U.S. District Judge L.T. Senter, who is hearing virtually all the Katrina lawsuits in Mississippi, now has his sights set on finding a way to quickly and fairly resolve hundreds of similar cases.
On Monday, Senter sent a letter soliciting advice from the roughly 180 attorneys involved in these cases. He asked them if they would support “some form of representative trial,” where cases would be tried among groups of plaintiffs instead of individually.
That same day, however, Senter refused to allow a group of homeowners to join in a single lawsuit against State Farm Fire and Casualty Co.
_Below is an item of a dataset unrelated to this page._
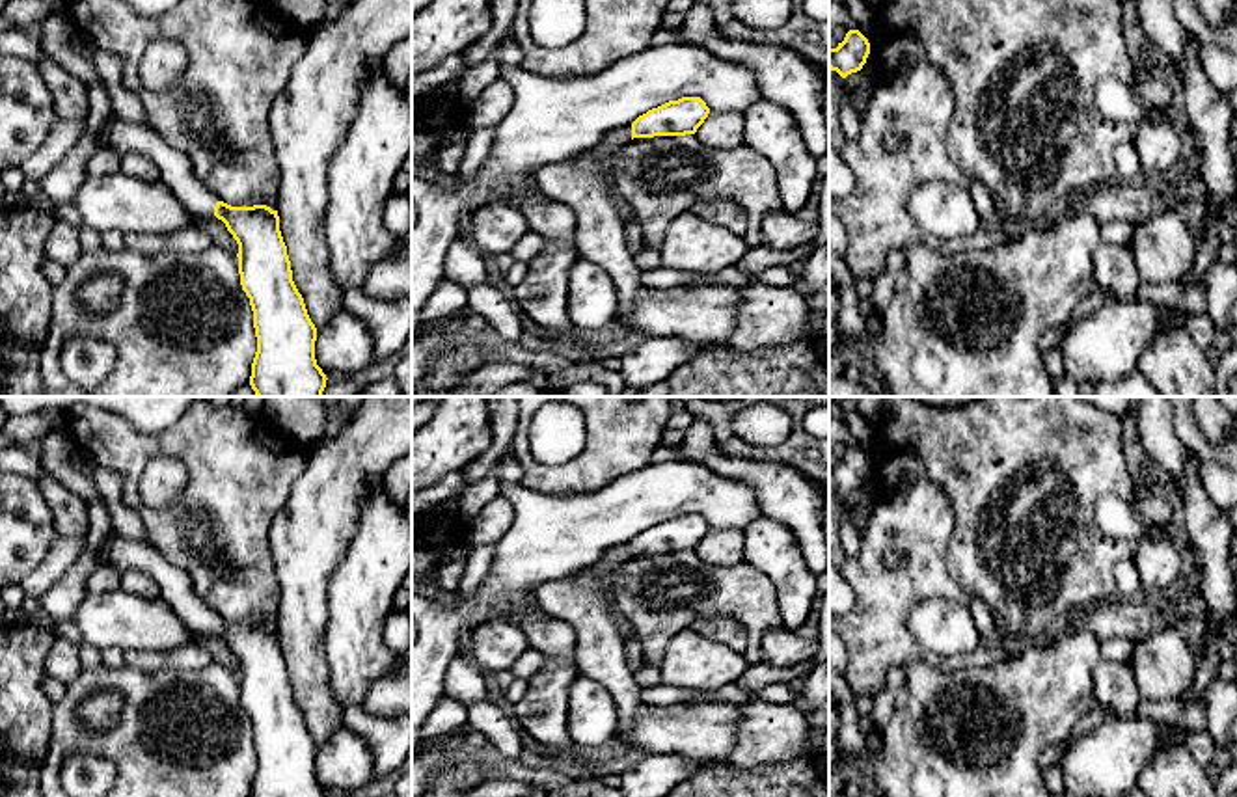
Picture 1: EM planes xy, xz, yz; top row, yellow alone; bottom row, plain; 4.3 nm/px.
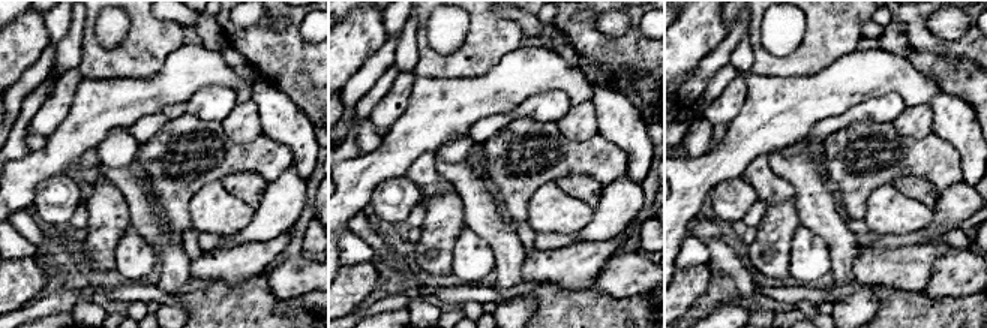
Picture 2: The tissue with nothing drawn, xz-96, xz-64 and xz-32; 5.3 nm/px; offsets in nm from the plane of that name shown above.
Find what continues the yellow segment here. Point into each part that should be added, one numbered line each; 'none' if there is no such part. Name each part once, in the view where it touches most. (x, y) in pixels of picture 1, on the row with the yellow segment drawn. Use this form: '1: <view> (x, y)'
1: xy (125, 136)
The judge said a class-action lawsuit isn’t appropriate because the nature and extent of the damage to each plaintiff’s home varies widely from case to case.
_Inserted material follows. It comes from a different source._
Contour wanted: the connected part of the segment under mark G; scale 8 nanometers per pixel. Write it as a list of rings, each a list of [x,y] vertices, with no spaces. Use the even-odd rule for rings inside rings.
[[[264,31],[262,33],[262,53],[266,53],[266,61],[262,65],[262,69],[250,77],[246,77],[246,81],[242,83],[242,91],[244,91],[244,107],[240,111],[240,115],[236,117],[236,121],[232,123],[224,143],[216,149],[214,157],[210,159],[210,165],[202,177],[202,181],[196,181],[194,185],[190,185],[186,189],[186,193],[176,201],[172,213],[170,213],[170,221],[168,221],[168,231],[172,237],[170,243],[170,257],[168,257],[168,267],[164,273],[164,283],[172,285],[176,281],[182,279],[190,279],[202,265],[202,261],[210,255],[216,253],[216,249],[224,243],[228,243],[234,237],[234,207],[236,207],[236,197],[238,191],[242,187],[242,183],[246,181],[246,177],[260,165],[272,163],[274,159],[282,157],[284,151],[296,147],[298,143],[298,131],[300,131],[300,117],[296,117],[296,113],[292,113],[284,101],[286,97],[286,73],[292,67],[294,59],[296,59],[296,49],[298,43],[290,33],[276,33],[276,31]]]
State Farm spokesman Phil Supple said each case “deserves to be decided on its own merit.” However, Richard Phillips, a Batesville attorney who asked Senter to certify the class-action suit, said homeowners can’t afford to wait years for their cases to be tried, one by one.
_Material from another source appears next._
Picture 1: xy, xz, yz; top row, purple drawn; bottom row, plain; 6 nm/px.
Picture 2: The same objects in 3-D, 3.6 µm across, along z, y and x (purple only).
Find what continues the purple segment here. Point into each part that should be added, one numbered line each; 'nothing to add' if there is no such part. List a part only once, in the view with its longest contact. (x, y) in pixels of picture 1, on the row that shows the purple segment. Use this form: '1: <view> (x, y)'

“In mass disaster situations, it is in the financial interest of companies to simply deny claims across the board, forcing homeowners to litigate each claim,” Phillips said in a prepared statement.
Senter’s decision last Tuesday stemmed from a lawsuit that Paul and Julie Leonard of Pascagoula filed against Nationwide for refusing to cover all but $1,661 of the estimated $130,253 in damage to their home.
The judge ruled that the company’s policies cover damage from wind but not from flood water, including wind-driven “storm surge.” He also said Nationwide’s policies contain “ambiguous” language that it has used to deny claims in cases where damage resulted from a combination of wind and water.
Those two conclusions closely mirror Senter’s previous rulings in other Katrina cases, legal experts and industry officials said.
“It’s an important case, but there are a lot of cases left,” said Jim Whittle, assistant general counsel for the American Insurance Association. “It remains to be seen whether and how it will affect all of them.”
The next trial for a Katrina insurance case is scheduled for January. In the meantime, other lawyers with Katrina lawsuits insisted that Tuesday’s ruling didn’t weaken their cases.
“We learned from this case. We’re more prepared now than we ever have been,” said Gulfport attorney William Weatherly, whose firm represents between 220 and 250 Gulf Coast homeowners who sued their insurers after the Aug. 29 storm.